** begin **

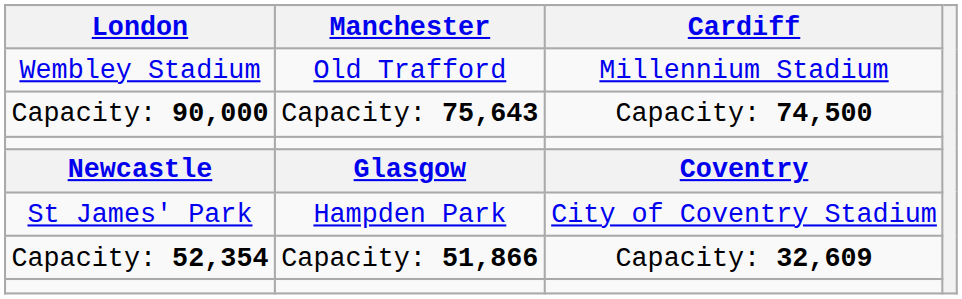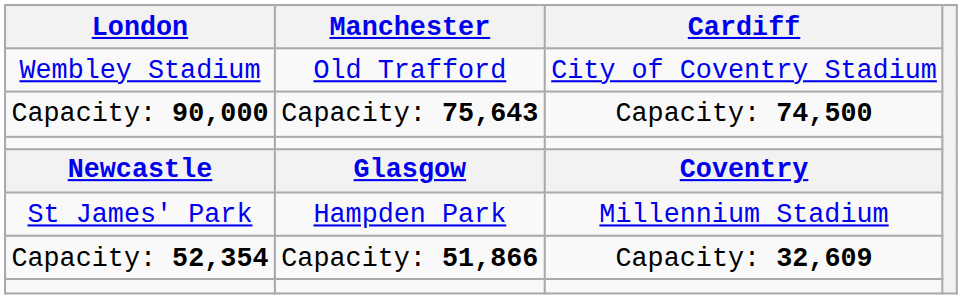Wembley Stadium | Cardiff: Millennium Stadium -> City of Coventry Stadium
St James' Park | Cardiff: City of Coventry Stadium -> Millennium Stadium
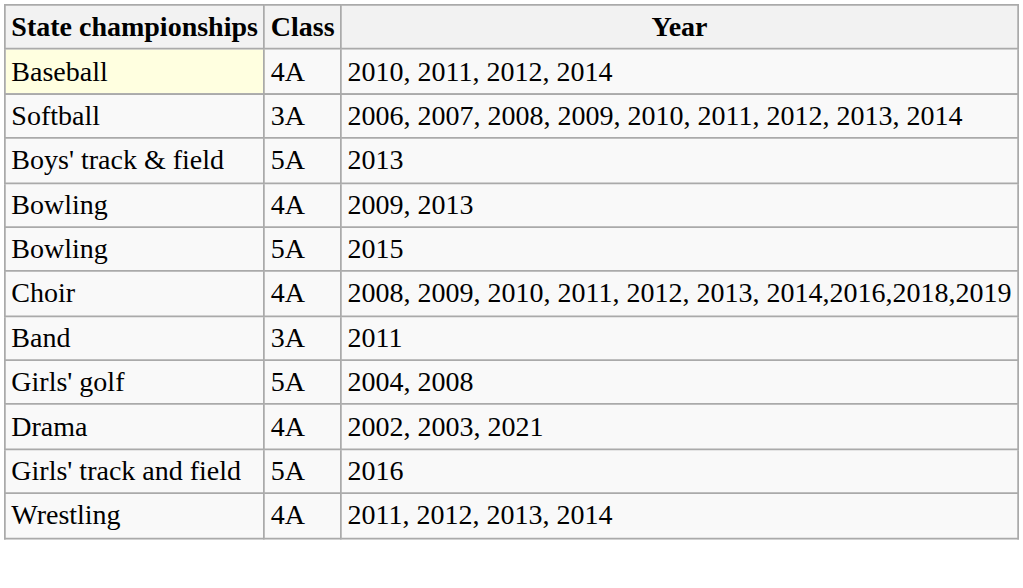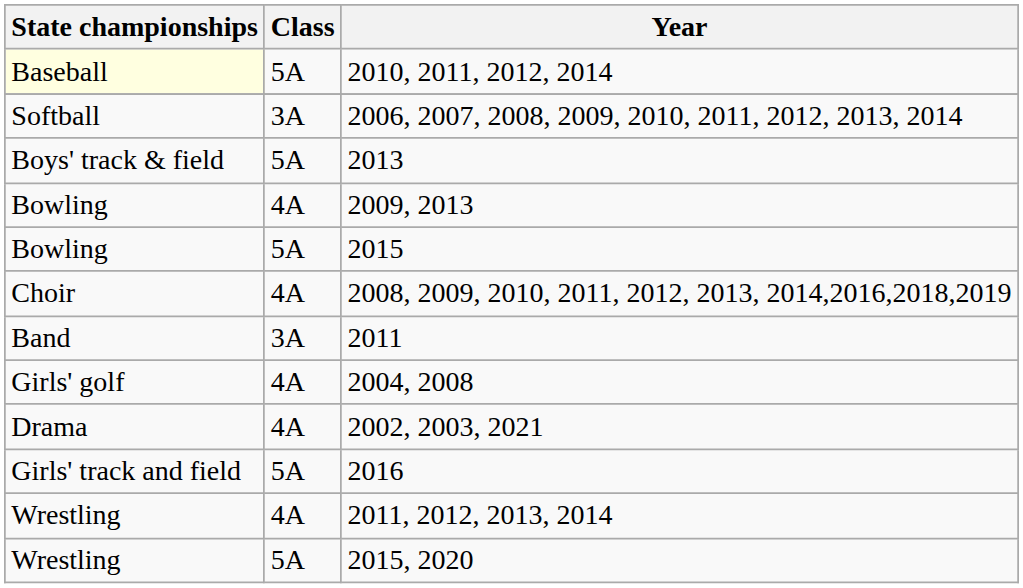2010, 2011, 2012, 2014 | Class: 4A -> 5A
2004, 2008 | Class: 5A -> 4A
+ row: Wrestling | 5A | 2015, 2020
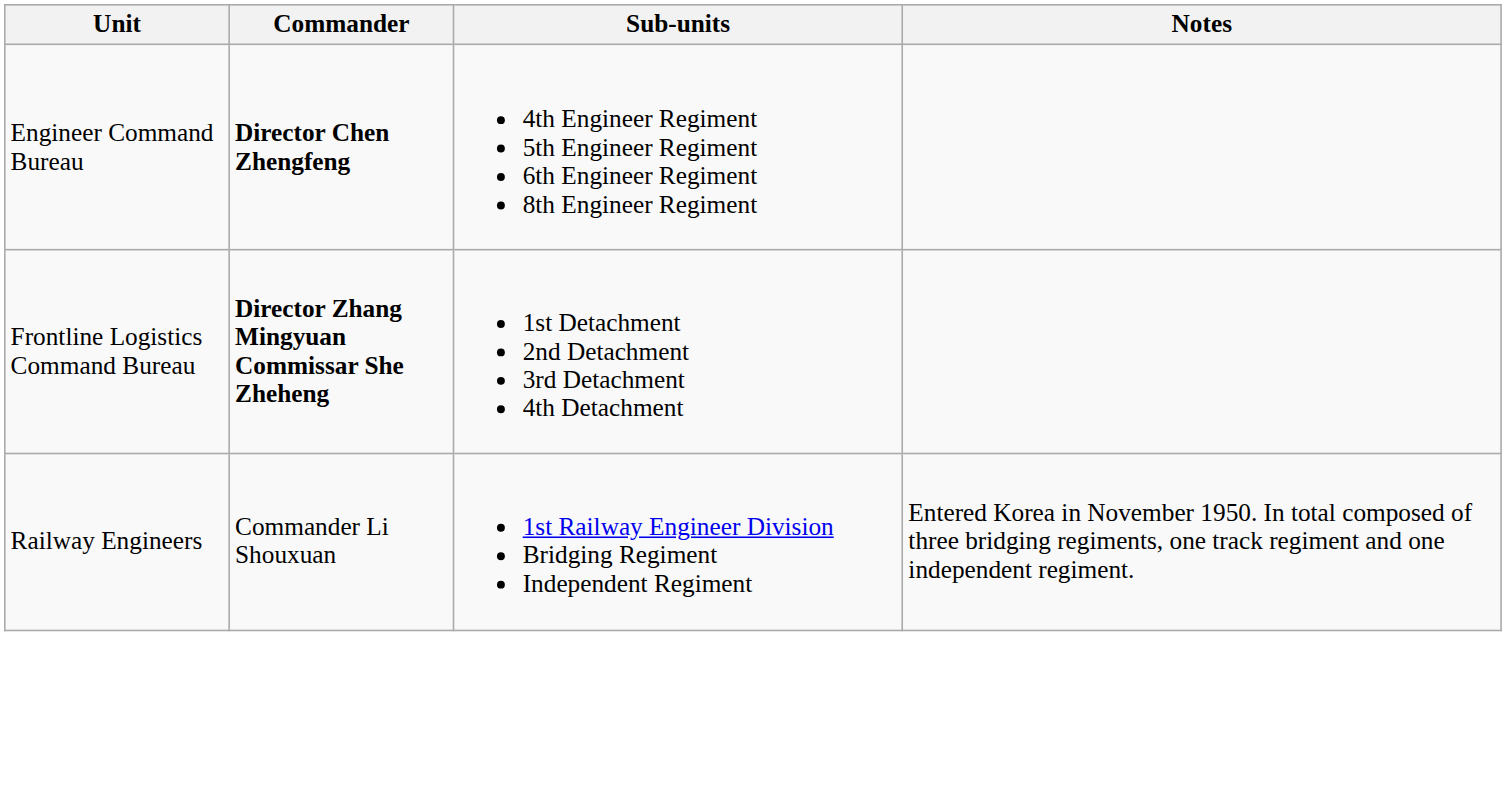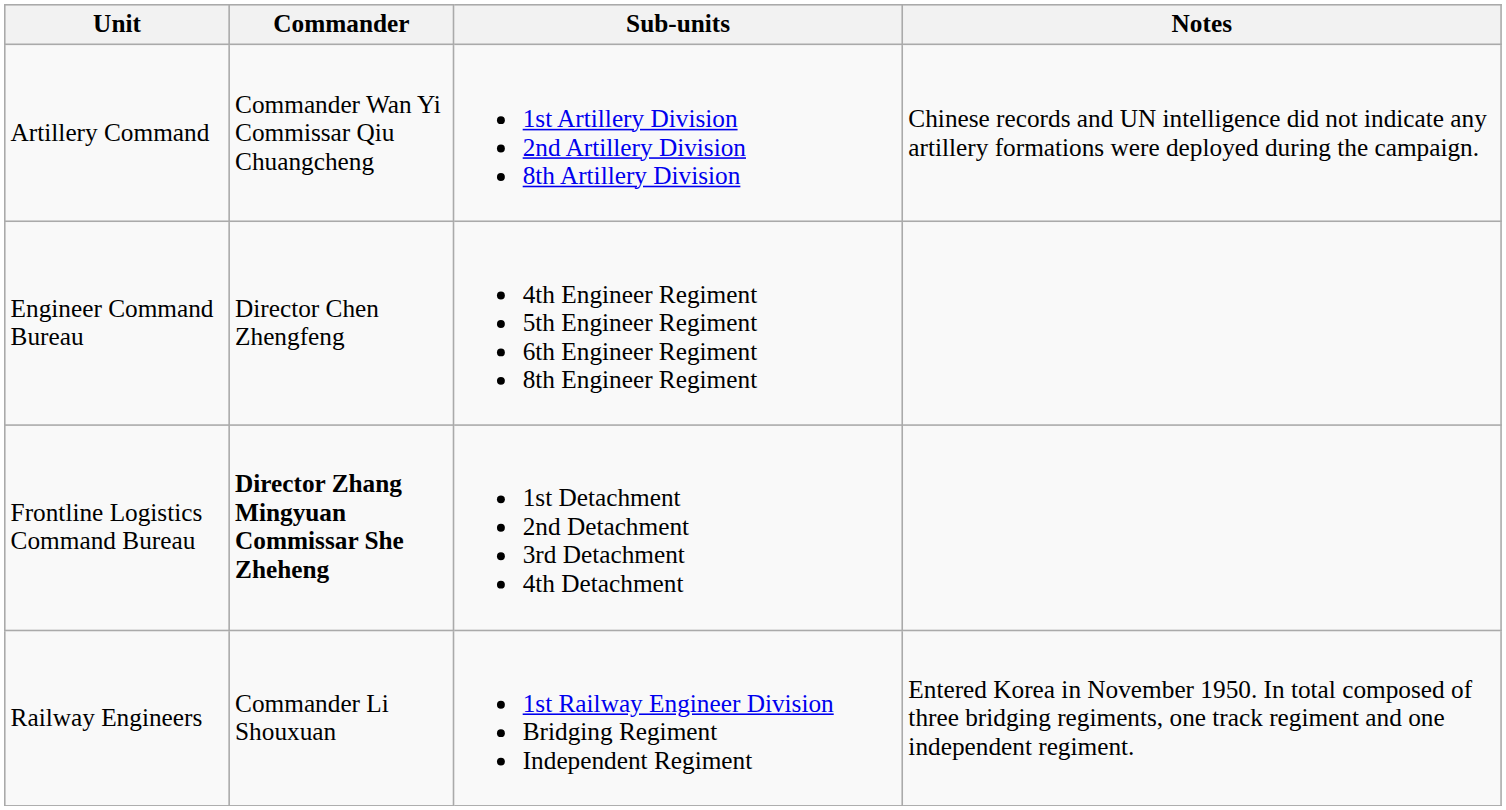+ row: Artillery Command | Commander Wan Yi Commissar Qiu Chuangcheng | 1st Artillery Division 2nd Artillery Division 8th Artillery Division | Chinese records and UN intelligence did not indicate any artillery formations were deployed during the campaign.
Engineer Command Bureau | Commander: bold -> normal
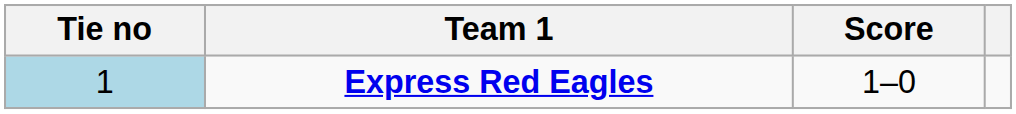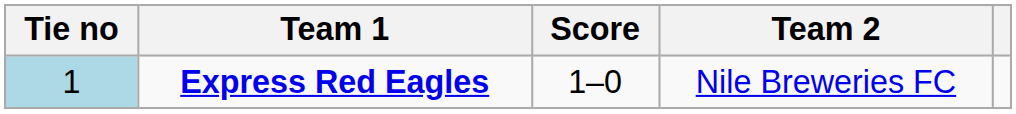+ column: Team 2 | Nile Breweries FC
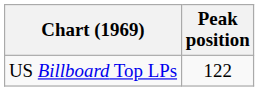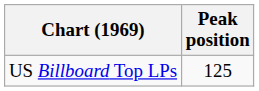US Billboard Top LPs | Peak position: 122 -> 125
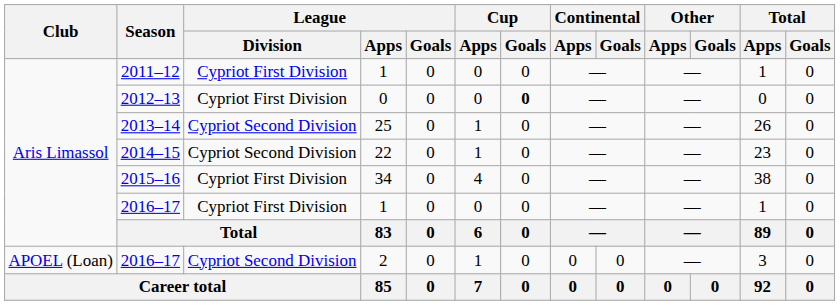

** end **

▸ **Given problem**:
Reproduce every line of the records above character for character, leaving out the pictures.

▸ **Task answer**:
Wembley Stadium | Cardiff: Millennium Stadium -> City of Coventry Stadium
St James' Park | Cardiff: City of Coventry Stadium -> Millennium Stadium
2010, 2011, 2012, 2014 | Class: 4A -> 5A
2004, 2008 | Class: 5A -> 4A
+ row: Wrestling | 5A | 2015, 2020
+ row: Artillery Command | Commander Wan Yi Commissar Qiu Chuangcheng | 1st Artillery Division 2nd Artillery Division 8th Artillery Division | Chinese records and UN intelligence did not indicate any artillery formations were deployed during the campaign.
Engineer Command Bureau | Commander: bold -> normal
+ column: Team 2 | Nile Breweries FC
US Billboard Top LPs | Peak position: 122 -> 125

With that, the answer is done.